Profits After Tax v. Employment Costs as a Percentage of Value Added

Employee compensation is clearly rising and corporate profits falling as a percentage of net value added. If this trend continues in 2017 (last available data is Q3 2016) then corporate earnings are likely to come under pressure and stock prices fall.

Source: Warning of bump for Donald Trump next year with slide into recession

6 Replies to “A bump for Donald Trump next year”

  1. US recessions ??? … come-on now …. it’s far too infrequent and insignificant – in the normal scheme of things – to even entertain it as a reasonable probability.

    Put another way :
    1. Rationally the arranging of portfolios now – in anticipation of a recession – cannot be an effective ;
    2. Discussions now – in an attempt to put forward alternative theories – is equally uncalled for.

    I find that to not assume recessions so far in advance and therefore to not anticipate it by 18 months points to real related ‘wisdom’ – all associated else is superfluous.
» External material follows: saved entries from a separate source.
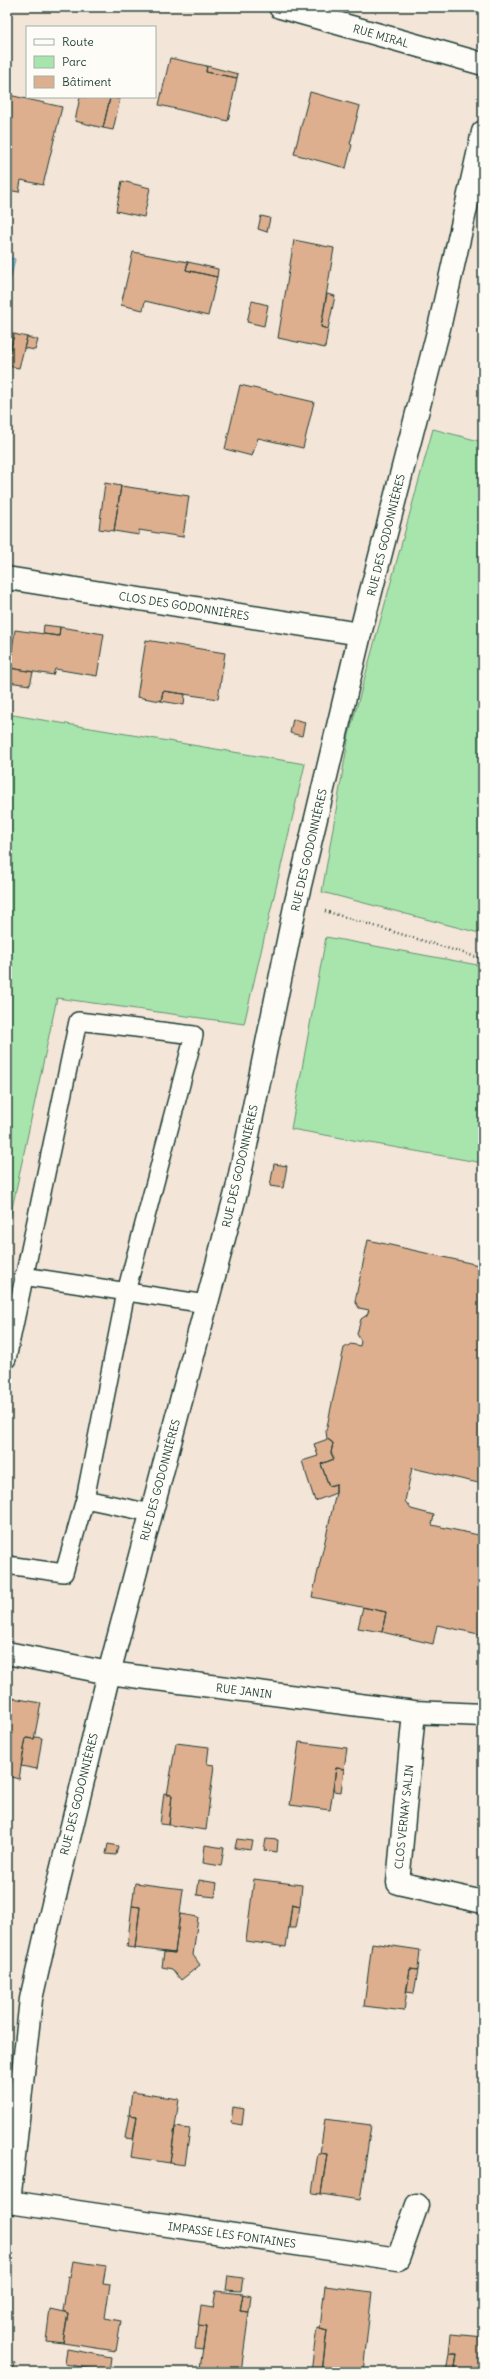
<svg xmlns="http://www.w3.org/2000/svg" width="490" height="2379" font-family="Delius,sans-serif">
<rect width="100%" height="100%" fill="#f3e5d8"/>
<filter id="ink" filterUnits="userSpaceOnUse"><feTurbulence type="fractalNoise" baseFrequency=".025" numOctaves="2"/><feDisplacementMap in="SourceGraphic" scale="8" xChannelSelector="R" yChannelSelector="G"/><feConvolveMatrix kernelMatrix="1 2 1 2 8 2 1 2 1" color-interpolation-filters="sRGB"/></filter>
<g filter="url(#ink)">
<path fill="#a8e5ac" stroke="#649170" d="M 433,429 L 483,442 L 483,934 L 322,892 L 349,735 Z
M 7,714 L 305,764 L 244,1024 L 57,998 L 7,1232 Z
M 326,937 L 483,966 L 483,1163 L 291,1129 Z"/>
<path fill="#8dd2ee" stroke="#6196a4" d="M 7,257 L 15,259 L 7,294 Z"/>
<path fill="#ddaf8f" stroke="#1f3d34" d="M 170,58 L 207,66 L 206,72 L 237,78 L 228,121 L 159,105 Z
M 207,66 L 238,74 L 237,78 L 206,72 Z
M 310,92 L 360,106 L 350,144 L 352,145 L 346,168 L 294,154 Z
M 9,95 L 62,107 L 43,185 L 21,180 L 19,192 L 7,190 Z
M 80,97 L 120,97 L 120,99 L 110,98 L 103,128 L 75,121 Z
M 110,98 L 120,99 L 113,130 L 103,128 Z
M 122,181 L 150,188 L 144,217 L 116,211 Z
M 261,216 L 270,218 L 267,232 L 258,229 Z
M 294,240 L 334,248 L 321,327 L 328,329 L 325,348 L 278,338 Z
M 133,252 L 188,262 L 186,270 L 217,277 L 208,316 L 145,301 L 143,310 L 121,305 Z
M 188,262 L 218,269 L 217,277 L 186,270 Z
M 327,294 L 335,296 L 328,329 L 321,327 Z
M 252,301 L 268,305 L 264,326 L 247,322 Z
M 7,332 L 14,334 L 7,365 Z
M 14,334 L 27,337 L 19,368 L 7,366 Z
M 27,337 L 38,340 L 35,350 L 24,348 Z
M 240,385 L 314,402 L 303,448 L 258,438 L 252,456 L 225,449 Z
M 105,483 L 121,486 L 114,531 L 99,529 Z
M 121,486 L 189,496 L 183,537 L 139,530 L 139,535 L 114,531 Z
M 44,625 L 60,627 L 59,636 L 43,634 Z
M 60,627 L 104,634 L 97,676 L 55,669 L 53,675 L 10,668 L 7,681 L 7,649 L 12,650 L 15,630 L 59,636 Z
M 146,640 L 225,653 L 218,699 L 163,691 L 161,701 L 137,697 Z
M 10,668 L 33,672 L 30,685 L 8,682 Z
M 163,691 L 185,694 L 184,705 L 161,701 Z
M 293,719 L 305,722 L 302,736 L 290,733 Z
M 274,1164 L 287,1166 L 283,1188 L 270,1186 Z
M 368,1240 L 483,1266 L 483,1484 L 412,1468 L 405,1501 L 411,1509 L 434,1515 L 432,1525 L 483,1536 L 483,1635 L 437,1625 L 433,1644 L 382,1632 L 386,1612 L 312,1597 L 336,1493 L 336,1484 L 329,1486 L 321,1464 L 334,1459 L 331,1453 L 333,1443 L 327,1439 L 326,1431 L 344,1348 L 351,1344 L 360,1346 L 361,1341 L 357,1334 L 361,1319 L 367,1315 L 369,1310 L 359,1308 L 355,1301 Z
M 328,1439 L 333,1443 L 331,1453 L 334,1459 L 321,1464 L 329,1486 L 336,1484 L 336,1493 L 315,1501 L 302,1461 L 318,1456 L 314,1444 Z
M 363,1607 L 386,1612 L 382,1632 L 358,1628 Z
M 7,1697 L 41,1703 L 34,1739 L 26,1738 L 19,1779 L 7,1776 Z
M 35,1737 L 42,1738 L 37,1769 L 21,1766 L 26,1738 L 34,1739 Z
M 299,1742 L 347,1748 L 344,1769 L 336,1768 L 330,1810 L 290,1805 Z
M 176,1743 L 209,1747 L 207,1764 L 214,1765 L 206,1830 L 169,1825 L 172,1795 L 167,1795 Z
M 336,1768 L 344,1769 L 341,1792 L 333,1791 Z
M 164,1793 L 172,1795 L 169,1825 L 160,1824 Z
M 237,1839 L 253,1841 L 251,1850 L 235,1848 Z
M 266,1839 L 278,1840 L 277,1852 L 264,1850 Z
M 108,1844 L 118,1846 L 116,1855 L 106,1854 Z
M 205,1845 L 224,1848 L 221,1866 L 203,1863 Z
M 254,1879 L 302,1885 L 300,1906 L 292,1904 L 286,1947 L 246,1941 Z
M 199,1880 L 217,1883 L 215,1897 L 197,1895 Z
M 135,1883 L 183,1889 L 175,1953 L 135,1948 L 140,1907 L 132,1906 Z
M 292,1904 L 300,1906 L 296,1928 L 289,1928 Z
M 132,1906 L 140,1907 L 135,1948 L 127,1947 Z
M 180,1914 L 198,1917 L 193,1955 L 200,1965 L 181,1980 L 172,1969 L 162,1967 L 164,1952 L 175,1953 Z
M 372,1943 L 420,1950 L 418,1970 L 410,1969 L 404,2011 L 364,2006 Z
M 410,1969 L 418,1970 L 414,1993 L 406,1992 Z
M 132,2092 L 179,2099 L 170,2163 L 131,2157 L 137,2116 L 129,2115 Z
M 233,2107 L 244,2109 L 242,2125 L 231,2123 Z
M 129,2115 L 137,2116 L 133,2139 L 125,2138 Z
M 325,2119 L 371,2125 L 360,2200 L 321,2194 L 327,2154 L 320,2153 Z
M 175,2127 L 190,2129 L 185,2165 L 170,2163 Z
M 318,2153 L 327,2154 L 321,2194 L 312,2193 Z
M 73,2261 L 106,2266 L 103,2283 L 110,2284 L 105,2318 L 121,2321 L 116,2351 L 63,2343 L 68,2313 L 63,2311 L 68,2277 L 70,2278 Z
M 228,2276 L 243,2278 L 241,2291 L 226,2290 Z
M 325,2286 L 372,2292 L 363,2372 L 322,2372 L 327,2330 L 320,2328 Z
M 216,2291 L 243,2294 L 240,2311 L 249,2312 L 241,2372 L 200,2368 L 206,2327 L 198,2326 L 201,2306 L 213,2308 Z
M 243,2294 L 251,2296 L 249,2312 L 240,2311 Z
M 50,2309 L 68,2313 L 63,2343 L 46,2341 Z
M 198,2326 L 206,2327 L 203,2350 L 195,2349 Z
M 317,2327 L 327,2330 L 322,2372 L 311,2372 Z
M 451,2334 L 483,2337 L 483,2372 L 454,2372 L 457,2354 L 449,2354 Z
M 67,2349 L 111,2357 L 109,2372 L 65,2364 Z
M 449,2354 L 457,2354 L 454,2372 L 446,2372 Z
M 7,2362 L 15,2363 L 13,2372 L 7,2372 Z"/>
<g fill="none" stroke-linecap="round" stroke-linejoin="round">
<g stroke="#1f3d34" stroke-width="20">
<path id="lane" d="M 23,1276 L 206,1304
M 7,1359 L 78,1021 L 194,1035 L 126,1292 L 85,1499 L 64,1573 L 7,1565
M 85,1499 L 151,1513"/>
</g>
<g stroke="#1f3d34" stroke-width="25">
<path id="street" d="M 280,7 L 483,64
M 7,578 L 360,634
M 7,1653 L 109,1673 L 414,1712 L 483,1715
M 414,1712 L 398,1883 L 483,1902
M 417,2205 L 398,2259 L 9,2202 L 31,1999 L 48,1925 L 109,1673 L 237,1189 L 296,902 L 360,634 L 439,328 L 483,132"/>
</g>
<path stroke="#1f3d34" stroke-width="2.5" stroke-dasharray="1 3" stroke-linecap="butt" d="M 325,911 L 483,959"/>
<use href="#lane" stroke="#fdfcf7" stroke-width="17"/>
<use href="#street" stroke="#fdfcf7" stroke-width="22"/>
</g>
</g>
<g text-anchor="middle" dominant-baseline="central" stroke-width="3" stroke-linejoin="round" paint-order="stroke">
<g font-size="11" fill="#1f3d34" stroke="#fdfcf7">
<text transform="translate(381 36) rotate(16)">RUE MIRAL</text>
<text transform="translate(386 535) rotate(-76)">RUE DES GODONNIÈRES</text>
<text transform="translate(184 606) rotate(9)">CLOS DES GODONNIÈRES</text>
<text transform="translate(309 850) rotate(-77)">RUE DES GODONNIÈRES</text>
<text transform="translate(240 1166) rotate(-77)">RUE DES GODONNIÈRES</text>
<text transform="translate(160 1480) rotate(-75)">RUE DES GODONNIÈRES</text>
<text transform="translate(244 1691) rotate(7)">RUE JANIN</text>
<text transform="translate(79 1794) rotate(-76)">RUE DES GODONNIÈRES</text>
<text transform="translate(404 1817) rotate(-84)">CLOS VERNAY SALIN</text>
<text transform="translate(232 2235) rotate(8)">IMPASSE LES FONTAINES</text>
</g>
</g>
<rect width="490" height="2379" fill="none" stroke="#fdfcf7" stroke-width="24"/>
<rect x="12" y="12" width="466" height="2355" fill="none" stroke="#1f3d34" stroke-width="1.5" filter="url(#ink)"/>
<rect x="26" y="26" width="130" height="72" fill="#fdfcf7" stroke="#a4b0a9"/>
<rect x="34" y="39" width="20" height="6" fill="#fdfcf7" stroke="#a4b0a9"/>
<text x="62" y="46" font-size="12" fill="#1f3d34">Route</text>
<rect x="34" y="56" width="20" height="12" fill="#a8e5ac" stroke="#a4b0a9"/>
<text x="62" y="66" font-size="12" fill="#1f3d34">Parc</text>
<rect x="34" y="76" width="20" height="12" fill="#ddaf8f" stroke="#a4b0a9"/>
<text x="62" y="86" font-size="12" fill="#1f3d34">Bâtiment</text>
</svg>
    1. I agree it doesn’t help investors to anticipate recessions too far in advance. If the market rises another 5 or 10 percent, all else is forgotten. But it pays to be mindful of monetary conditions and I will do my best to keep reminding readers if and when monetary tightening is likely to occur.

  2. An alternative view from Elliot Clarke at Westpac (emphasis added):

    “While Q4 GDP and durable goods orders have signalled a return to positive growth for business investment, it remains historically weak. This must change if growth at or above trend is to be achieved.

    On that point however, there remains considerable doubt, with firms clearly still favouring efficiency over expansion.

    This mindset also plays through to employment and wages. Here we see firms reducing hours and benefits to reign in growth in the wage bill. As a consequence, household income growth is still being crimped.

    Because of these investment and consumer income trends, we believe the FOMC will be limited to two rate hikes in 2017 and another two in 2018. There is simply not enough momentum in the domestic economy to spark an inflation breakout.

    1. Inflation and the StockMarket – USA

      For the last ten years, there is – with the brief exception of nine months in 2008 – absolutely no correlation and no causal linkage between the two, as your graphs may show. That is, the CPI inflation goes from -2% to +4% in the two years to mid-2011 and the market climbs ; it goes down from +4% in 2011 to zero in 2015, and the market climbs ; it then goes from zero to +2% and the market climbs, also.

      Medium-term, interest rates will reform to be positive in real terms. However, real economic growth and CPI price rises will be the cause. So, shares and their valuations will be subject to / receive the same upward force; that is, it will not be negative for shares.

      So, neither real interest rate rises nor inflation will really significantly matter; it’s the relative valuation levels that share attain that is the most important – by far – consideration.

      1. Graham you are equating inflation with CPI which is not always a good reflection of underlying inflation.

        Even if we use hourly wage rate growth there is a lag effect. First, growth surges above 3 percent. Second, the Fed starts to tighten monetary policy. Third, the cumulative effect of progressive tightening causes the economy to slow and stocks to fall.